L'histoire :
Ce 14 juillet 2009, Greg Zlap se lève à 7h00, en regardant le lever du soleil sur la tour Eiffel. Il s’apprête à participer à un grand concert, le soir même, en tant que joueur d’harmonica professionnel. Tout en satisfaisant aux nécessités du quotidien, il se souvient de la manière dont tout a commencé. En 1979, il avait 8 ans à Varsovie, son pays natal. Ses parents s’évertuaient à lui apprendre la musique, en commençant par le piano. A l’époque, les voisins de bonne volonté s’étaient unis pour faire monter l’instrument jusqu’à leur appartement au sein d’un HLM. On réclamait alors de lui une assiduité à l’exercice, un soin des mains et… des cours de « rythmique » – pour ne pas dire danse classique – en collants super moches. Mais finalement, le conservatoire ne lui avait pas reconnu de talent particulier et Greg avait dû abandonner le piano, au grand désarroi de son père. Il s’était donc mis au dessin et tandis que les manifestations de Solidarnosc battaient leur plein, il écoutait le rock américain du groupe Kiss. C’est l’oncle Jan qui, un soir, de retour des Etats-Unis, lui avait offert son premier harmonica. Greg avait alors appris à jouer un morceau unique : Oh Suzanna…

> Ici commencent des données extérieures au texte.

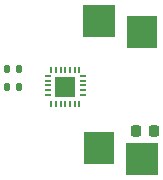
<source format=gtp>
G04 #@! TF.GenerationSoftware,KiCad,Pcbnew,8.0.7-8.0.7-0~ubuntu24.04.1*
G04 #@! TF.CreationDate,2024-12-30T22:58:19-07:00*
G04 #@! TF.ProjectId,DRV8311 Motor Driver,44525638-3331-4312-904d-6f746f722044,V1*
G04 #@! TF.SameCoordinates,Original*
G04 #@! TF.FileFunction,Paste,Top*
G04 #@! TF.FilePolarity,Positive*
%FSLAX46Y46*%
G04 Gerber Fmt 4.6, Leading zero omitted, Abs format (unit mm)*
G04 Created by KiCad (PCBNEW 8.0.7-8.0.7-0~ubuntu24.04.1) date 2024-12-30 22:58:19*
%MOMM*%
%LPD*%
G01*
G04 APERTURE LIST*
G04 Aperture macros list*
%AMRoundRect*
0 Rectangle with rounded corners*
0 $1 Rounding radius*
0 $2 $3 $4 $5 $6 $7 $8 $9 X,Y pos of 4 corners*
0 Add a 4 corners polygon primitive as box body*
4,1,4,$2,$3,$4,$5,$6,$7,$8,$9,$2,$3,0*
0 Add four circle primitives for the rounded corners*
1,1,$1+$1,$2,$3*
1,1,$1+$1,$4,$5*
1,1,$1+$1,$6,$7*
1,1,$1+$1,$8,$9*
0 Add four rect primitives between the rounded corners*
20,1,$1+$1,$2,$3,$4,$5,0*
20,1,$1+$1,$4,$5,$6,$7,0*
20,1,$1+$1,$6,$7,$8,$9,0*
20,1,$1+$1,$8,$9,$2,$3,0*%
G04 Aperture macros list end*
%ADD10C,0.000000*%
%ADD11R,2.800000X2.800000*%
%ADD12RoundRect,0.140000X-0.140000X-0.170000X0.140000X-0.170000X0.140000X0.170000X-0.140000X0.170000X0*%
%ADD13R,0.200000X0.469999*%
%ADD14R,0.469999X0.200000*%
%ADD15R,2.500000X2.800000*%
%ADD16RoundRect,0.225000X0.225000X0.250000X-0.225000X0.250000X-0.225000X-0.250000X0.225000X-0.250000X0*%
G04 APERTURE END LIST*
D10*
G04 #@! TO.C,U1*
G36*
X170989999Y-100624999D02*
G01*
X170989999Y-102234999D01*
X170939999Y-102284999D01*
X169329999Y-102284999D01*
X169279999Y-102234999D01*
X169279999Y-100624999D01*
X169329999Y-100574999D01*
X170939999Y-100574999D01*
X170989999Y-100624999D01*
G37*
G04 #@! TD*
D11*
G04 #@! TO.C,J7*
X176650000Y-107550000D03*
G04 #@! TD*
D12*
G04 #@! TO.C,C1*
X165220000Y-99900000D03*
X166180000Y-99900000D03*
G04 #@! TD*
D13*
G04 #@! TO.C,U1*
X168934999Y-102895000D03*
X169334998Y-102895000D03*
X169735000Y-102895000D03*
X170134999Y-102895000D03*
X170534998Y-102895000D03*
X170935000Y-102895000D03*
X171334999Y-102895000D03*
D14*
X171600000Y-102100000D03*
X171600000Y-101699998D03*
X171600000Y-101299999D03*
X171600000Y-100900000D03*
X171600000Y-100499998D03*
D13*
X171334999Y-99964998D03*
X170935000Y-99964998D03*
X170534998Y-99964998D03*
X170134999Y-99964998D03*
X169735000Y-99964998D03*
X169334998Y-99964998D03*
X168934999Y-99964998D03*
D14*
X168669998Y-100499998D03*
X168669998Y-100900000D03*
X168669998Y-101299999D03*
X168669998Y-101699998D03*
X168669998Y-102100000D03*
G04 #@! TD*
D15*
G04 #@! TO.C,J8*
X176650000Y-96750000D03*
G04 #@! TD*
D16*
G04 #@! TO.C,C6*
X177675000Y-105200000D03*
X176125000Y-105200000D03*
G04 #@! TD*
D15*
G04 #@! TO.C,J6*
X172950000Y-106600000D03*
G04 #@! TD*
D11*
G04 #@! TO.C,J9*
X172950000Y-95850000D03*
G04 #@! TD*
D12*
G04 #@! TO.C,C7*
X165220000Y-101400000D03*
X166180000Y-101400000D03*
G04 #@! TD*
M02*

</source>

Ce qu'on en pense sur la planète BD :
A moins d’être pile-poil calé en harmonica, le commun des mortels ignore que Greg Zlap, ou plus exactement Slapczynski, est chanteur et joueur d’harmonica de blues, a priori l’un des meilleurs de notre coin de planète. Le scénariste Philippe Charlot le connait bien, lui qui a bourlingué une paire d’années en tant que guitariste professionnel, avant de se reconvertir à la bande dessinée (Bourbon street). En étroite collaboration avec le musicien, dont il a recueilli les confidences, Charlot lui consacre aujourd’hui une biographie BD. Vue la confidentialité de la pratique de l’instrument, l’intention peut paraître insolite. Reconnaissons pourtant à Charlot un véritable talent de narrateur pour rythmer et rendre intéressant le parcours somme toute ordinaire d’un polonais joueur d’harmonica. En outre, Charlot a le sens de la réplique (« Rien n’est plus fourbe qu’un harmonica », « Je serai dessinateur de rock ! »). Il met surtout en exergue la vocation pour l’instrument en particulier, plus que pour la musique en général. Son récit entremêle les préparatifs, au présent, pour un grand concert, et les souvenirs chronologiques de l’apprentissage de Zlap, en flashback. Ce faisant, il brosse un portrait de la Pologne des années 80 assez similaire à celui que partage Marzena Sowa dans Marzi (le dénuement, l’austérité et la carpe de Noël). Le dessin a été confié à Miras (Miroslav Urbaniak), dessinateur d’origine polonaise lui aussi, donc parfaitement compétent pour retranscrire au plus juste la société de cette époque. Le trait réaliste est juste, régulier, impeccablement proportionné… il lui manquerait juste un soupçon d’empathie pour les personnages et de dynamisme pour être totalement emballant. Au final, ce one-shot de 94 planches (petit format) nous fait plaisamment découvrir un musicien et son drôle d’instrument.